Collection entries
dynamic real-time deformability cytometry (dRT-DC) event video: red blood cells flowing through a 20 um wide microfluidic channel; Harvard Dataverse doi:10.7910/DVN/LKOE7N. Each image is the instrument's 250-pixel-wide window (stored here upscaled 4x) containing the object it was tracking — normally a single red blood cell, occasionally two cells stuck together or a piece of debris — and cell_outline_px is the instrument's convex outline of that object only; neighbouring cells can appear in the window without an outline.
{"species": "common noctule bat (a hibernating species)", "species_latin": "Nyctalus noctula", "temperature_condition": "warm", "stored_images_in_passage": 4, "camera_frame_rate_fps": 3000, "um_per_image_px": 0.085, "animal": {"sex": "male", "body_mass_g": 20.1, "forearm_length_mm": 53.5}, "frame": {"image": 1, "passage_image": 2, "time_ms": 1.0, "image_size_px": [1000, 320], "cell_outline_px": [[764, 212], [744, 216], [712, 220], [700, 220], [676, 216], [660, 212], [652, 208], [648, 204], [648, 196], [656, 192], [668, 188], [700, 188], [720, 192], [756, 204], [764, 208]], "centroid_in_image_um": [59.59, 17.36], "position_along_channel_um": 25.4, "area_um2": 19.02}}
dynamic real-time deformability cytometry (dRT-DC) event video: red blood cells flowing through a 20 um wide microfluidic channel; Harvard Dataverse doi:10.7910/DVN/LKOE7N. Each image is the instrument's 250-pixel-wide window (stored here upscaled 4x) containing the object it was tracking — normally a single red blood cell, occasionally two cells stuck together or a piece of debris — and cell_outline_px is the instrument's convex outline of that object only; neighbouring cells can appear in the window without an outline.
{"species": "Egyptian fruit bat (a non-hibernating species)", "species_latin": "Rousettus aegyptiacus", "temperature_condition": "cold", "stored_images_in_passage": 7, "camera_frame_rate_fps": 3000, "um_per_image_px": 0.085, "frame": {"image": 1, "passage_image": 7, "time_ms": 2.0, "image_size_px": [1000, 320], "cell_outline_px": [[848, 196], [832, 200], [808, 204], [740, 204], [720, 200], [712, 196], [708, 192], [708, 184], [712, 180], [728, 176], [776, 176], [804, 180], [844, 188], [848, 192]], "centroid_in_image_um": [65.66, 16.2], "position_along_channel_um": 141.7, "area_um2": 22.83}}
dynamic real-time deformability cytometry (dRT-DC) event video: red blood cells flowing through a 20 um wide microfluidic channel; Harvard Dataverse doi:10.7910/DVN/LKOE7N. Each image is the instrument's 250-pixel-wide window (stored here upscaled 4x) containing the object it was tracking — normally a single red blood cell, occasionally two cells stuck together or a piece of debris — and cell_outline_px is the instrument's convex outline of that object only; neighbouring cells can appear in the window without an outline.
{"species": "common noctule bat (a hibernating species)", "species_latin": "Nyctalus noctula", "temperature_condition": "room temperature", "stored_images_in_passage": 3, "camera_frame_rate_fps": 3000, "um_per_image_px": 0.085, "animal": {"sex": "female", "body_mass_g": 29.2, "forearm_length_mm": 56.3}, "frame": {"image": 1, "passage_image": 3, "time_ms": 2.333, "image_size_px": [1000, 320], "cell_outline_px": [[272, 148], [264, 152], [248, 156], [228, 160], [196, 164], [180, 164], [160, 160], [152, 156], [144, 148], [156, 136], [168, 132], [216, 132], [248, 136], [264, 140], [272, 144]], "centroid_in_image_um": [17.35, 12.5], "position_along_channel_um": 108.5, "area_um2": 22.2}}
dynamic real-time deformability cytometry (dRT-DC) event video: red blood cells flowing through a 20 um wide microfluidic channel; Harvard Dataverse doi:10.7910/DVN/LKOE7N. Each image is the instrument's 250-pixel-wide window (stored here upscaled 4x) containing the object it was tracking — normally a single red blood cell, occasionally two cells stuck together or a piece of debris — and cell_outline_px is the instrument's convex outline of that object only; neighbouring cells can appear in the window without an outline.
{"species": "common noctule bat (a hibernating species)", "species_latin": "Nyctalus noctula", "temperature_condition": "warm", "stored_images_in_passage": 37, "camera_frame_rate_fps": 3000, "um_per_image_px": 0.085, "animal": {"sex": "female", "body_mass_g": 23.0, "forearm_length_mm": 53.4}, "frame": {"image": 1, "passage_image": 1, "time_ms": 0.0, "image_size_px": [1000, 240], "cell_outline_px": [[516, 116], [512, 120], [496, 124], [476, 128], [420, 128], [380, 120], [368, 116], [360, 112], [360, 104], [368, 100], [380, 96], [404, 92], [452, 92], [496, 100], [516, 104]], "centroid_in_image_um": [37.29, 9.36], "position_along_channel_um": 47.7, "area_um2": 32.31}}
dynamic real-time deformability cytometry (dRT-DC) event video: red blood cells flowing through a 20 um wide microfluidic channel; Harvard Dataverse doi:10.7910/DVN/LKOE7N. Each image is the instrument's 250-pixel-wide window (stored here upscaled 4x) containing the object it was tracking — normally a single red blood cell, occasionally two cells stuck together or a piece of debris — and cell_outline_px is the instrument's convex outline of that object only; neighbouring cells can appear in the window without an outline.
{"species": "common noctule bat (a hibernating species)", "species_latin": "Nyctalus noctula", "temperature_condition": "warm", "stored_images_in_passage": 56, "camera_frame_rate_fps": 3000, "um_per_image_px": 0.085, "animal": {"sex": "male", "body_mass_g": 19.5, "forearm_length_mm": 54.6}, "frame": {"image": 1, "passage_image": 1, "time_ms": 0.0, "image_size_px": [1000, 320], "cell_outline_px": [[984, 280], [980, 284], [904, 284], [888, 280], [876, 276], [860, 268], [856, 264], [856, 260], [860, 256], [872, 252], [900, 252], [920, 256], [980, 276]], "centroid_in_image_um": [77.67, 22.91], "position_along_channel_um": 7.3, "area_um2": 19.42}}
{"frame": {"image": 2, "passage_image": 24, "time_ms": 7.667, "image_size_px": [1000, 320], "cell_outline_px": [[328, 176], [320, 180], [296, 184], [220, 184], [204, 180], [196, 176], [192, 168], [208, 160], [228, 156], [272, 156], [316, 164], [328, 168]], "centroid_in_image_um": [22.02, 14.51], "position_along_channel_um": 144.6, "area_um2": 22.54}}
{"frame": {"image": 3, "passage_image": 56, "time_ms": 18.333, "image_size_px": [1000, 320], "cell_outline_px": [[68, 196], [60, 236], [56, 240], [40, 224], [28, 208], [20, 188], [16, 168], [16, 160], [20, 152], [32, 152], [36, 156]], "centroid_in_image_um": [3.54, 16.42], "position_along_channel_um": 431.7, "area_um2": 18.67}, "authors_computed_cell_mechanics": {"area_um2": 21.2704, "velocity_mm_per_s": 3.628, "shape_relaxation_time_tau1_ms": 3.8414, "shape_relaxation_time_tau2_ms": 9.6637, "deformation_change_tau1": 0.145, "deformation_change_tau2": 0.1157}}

Goal of the exercise -> Set down all of the records shown above once more, exactly.

Worked answer ->
dynamic real-time deformability cytometry (dRT-DC) event video: red blood cells flowing through a 20 um wide microfluidic channel; Harvard Dataverse doi:10.7910/DVN/LKOE7N. Each image is the instrument's 250-pixel-wide window (stored here upscaled 4x) containing the object it was tracking — normally a single red blood cell, occasionally two cells stuck together or a piece of debris — and cell_outline_px is the instrument's convex outline of that object only; neighbouring cells can appear in the window without an outline.
{"species": "common noctule bat (a hibernating species)", "species_latin": "Nyctalus noctula", "temperature_condition": "warm", "stored_images_in_passage": 4, "camera_frame_rate_fps": 3000, "um_per_image_px": 0.085, "animal": {"sex": "male", "body_mass_g": 20.1, "forearm_length_mm": 53.5}, "frame": {"image": 1, "passage_image": 2, "time_ms": 1.0, "image_size_px": [1000, 320], "cell_outline_px": [[764, 212], [744, 216], [712, 220], [700, 220], [676, 216], [660, 212], [652, 208], [648, 204], [648, 196], [656, 192], [668, 188], [700, 188], [720, 192], [756, 204], [764, 208]], "centroid_in_image_um": [59.59, 17.36], "position_along_channel_um": 25.4, "area_um2": 19.02}}
dynamic real-time deformability cytometry (dRT-DC) event video: red blood cells flowing through a 20 um wide microfluidic channel; Harvard Dataverse doi:10.7910/DVN/LKOE7N. Each image is the instrument's 250-pixel-wide window (stored here upscaled 4x) containing the object it was tracking — normally a single red blood cell, occasionally two cells stuck together or a piece of debris — and cell_outline_px is the instrument's convex outline of that object only; neighbouring cells can appear in the window without an outline.
{"species": "Egyptian fruit bat (a non-hibernating species)", "species_latin": "Rousettus aegyptiacus", "temperature_condition": "cold", "stored_images_in_passage": 7, "camera_frame_rate_fps": 3000, "um_per_image_px": 0.085, "frame": {"image": 1, "passage_image": 7, "time_ms": 2.0, "image_size_px": [1000, 320], "cell_outline_px": [[848, 196], [832, 200], [808, 204], [740, 204], [720, 200], [712, 196], [708, 192], [708, 184], [712, 180], [728, 176], [776, 176], [804, 180], [844, 188], [848, 192]], "centroid_in_image_um": [65.66, 16.2], "position_along_channel_um": 141.7, "area_um2": 22.83}}
dynamic real-time deformability cytometry (dRT-DC) event video: red blood cells flowing through a 20 um wide microfluidic channel; Harvard Dataverse doi:10.7910/DVN/LKOE7N. Each image is the instrument's 250-pixel-wide window (stored here upscaled 4x) containing the object it was tracking — normally a single red blood cell, occasionally two cells stuck together or a piece of debris — and cell_outline_px is the instrument's convex outline of that object only; neighbouring cells can appear in the window without an outline.
{"species": "common noctule bat (a hibernating species)", "species_latin": "Nyctalus noctula", "temperature_condition": "room temperature", "stored_images_in_passage": 3, "camera_frame_rate_fps": 3000, "um_per_image_px": 0.085, "animal": {"sex": "female", "body_mass_g": 29.2, "forearm_length_mm": 56.3}, "frame": {"image": 1, "passage_image": 3, "time_ms": 2.333, "image_size_px": [1000, 320], "cell_outline_px": [[272, 148], [264, 152], [248, 156], [228, 160], [196, 164], [180, 164], [160, 160], [152, 156], [144, 148], [156, 136], [168, 132], [216, 132], [248, 136], [264, 140], [272, 144]], "centroid_in_image_um": [17.35, 12.5], "position_along_channel_um": 108.5, "area_um2": 22.2}}
dynamic real-time deformability cytometry (dRT-DC) event video: red blood cells flowing through a 20 um wide microfluidic channel; Harvard Dataverse doi:10.7910/DVN/LKOE7N. Each image is the instrument's 250-pixel-wide window (stored here upscaled 4x) containing the object it was tracking — normally a single red blood cell, occasionally two cells stuck together or a piece of debris — and cell_outline_px is the instrument's convex outline of that object only; neighbouring cells can appear in the window without an outline.
{"species": "common noctule bat (a hibernating species)", "species_latin": "Nyctalus noctula", "temperature_condition": "warm", "stored_images_in_passage": 37, "camera_frame_rate_fps": 3000, "um_per_image_px": 0.085, "animal": {"sex": "female", "body_mass_g": 23.0, "forearm_length_mm": 53.4}, "frame": {"image": 1, "passage_image": 1, "time_ms": 0.0, "image_size_px": [1000, 240], "cell_outline_px": [[516, 116], [512, 120], [496, 124], [476, 128], [420, 128], [380, 120], [368, 116], [360, 112], [360, 104], [368, 100], [380, 96], [404, 92], [452, 92], [496, 100], [516, 104]], "centroid_in_image_um": [37.29, 9.36], "position_along_channel_um": 47.7, "area_um2": 32.31}}
dynamic real-time deformability cytometry (dRT-DC) event video: red blood cells flowing through a 20 um wide microfluidic channel; Harvard Dataverse doi:10.7910/DVN/LKOE7N. Each image is the instrument's 250-pixel-wide window (stored here upscaled 4x) containing the object it was tracking — normally a single red blood cell, occasionally two cells stuck together or a piece of debris — and cell_outline_px is the instrument's convex outline of that object only; neighbouring cells can appear in the window without an outline.
{"species": "common noctule bat (a hibernating species)", "species_latin": "Nyctalus noctula", "temperature_condition": "warm", "stored_images_in_passage": 56, "camera_frame_rate_fps": 3000, "um_per_image_px": 0.085, "animal": {"sex": "male", "body_mass_g": 19.5, "forearm_length_mm": 54.6}, "frame": {"image": 1, "passage_image": 1, "time_ms": 0.0, "image_size_px": [1000, 320], "cell_outline_px": [[984, 280], [980, 284], [904, 284], [888, 280], [876, 276], [860, 268], [856, 264], [856, 260], [860, 256], [872, 252], [900, 252], [920, 256], [980, 276]], "centroid_in_image_um": [77.67, 22.91], "position_along_channel_um": 7.3, "area_um2": 19.42}}
{"frame": {"image": 2, "passage_image": 24, "time_ms": 7.667, "image_size_px": [1000, 320], "cell_outline_px": [[328, 176], [320, 180], [296, 184], [220, 184], [204, 180], [196, 176], [192, 168], [208, 160], [228, 156], [272, 156], [316, 164], [328, 168]], "centroid_in_image_um": [22.02, 14.51], "position_along_channel_um": 144.6, "area_um2": 22.54}}
{"frame": {"image": 3, "passage_image": 56, "time_ms": 18.333, "image_size_px": [1000, 320], "cell_outline_px": [[68, 196], [60, 236], [56, 240], [40, 224], [28, 208], [20, 188], [16, 168], [16, 160], [20, 152], [32, 152], [36, 156]], "centroid_in_image_um": [3.54, 16.42], "position_along_channel_um": 431.7, "area_um2": 18.67}, "authors_computed_cell_mechanics": {"area_um2": 21.2704, "velocity_mm_per_s": 3.628, "shape_relaxation_time_tau1_ms": 3.8414, "shape_relaxation_time_tau2_ms": 9.6637, "deformation_change_tau1": 0.145, "deformation_change_tau2": 0.1157}}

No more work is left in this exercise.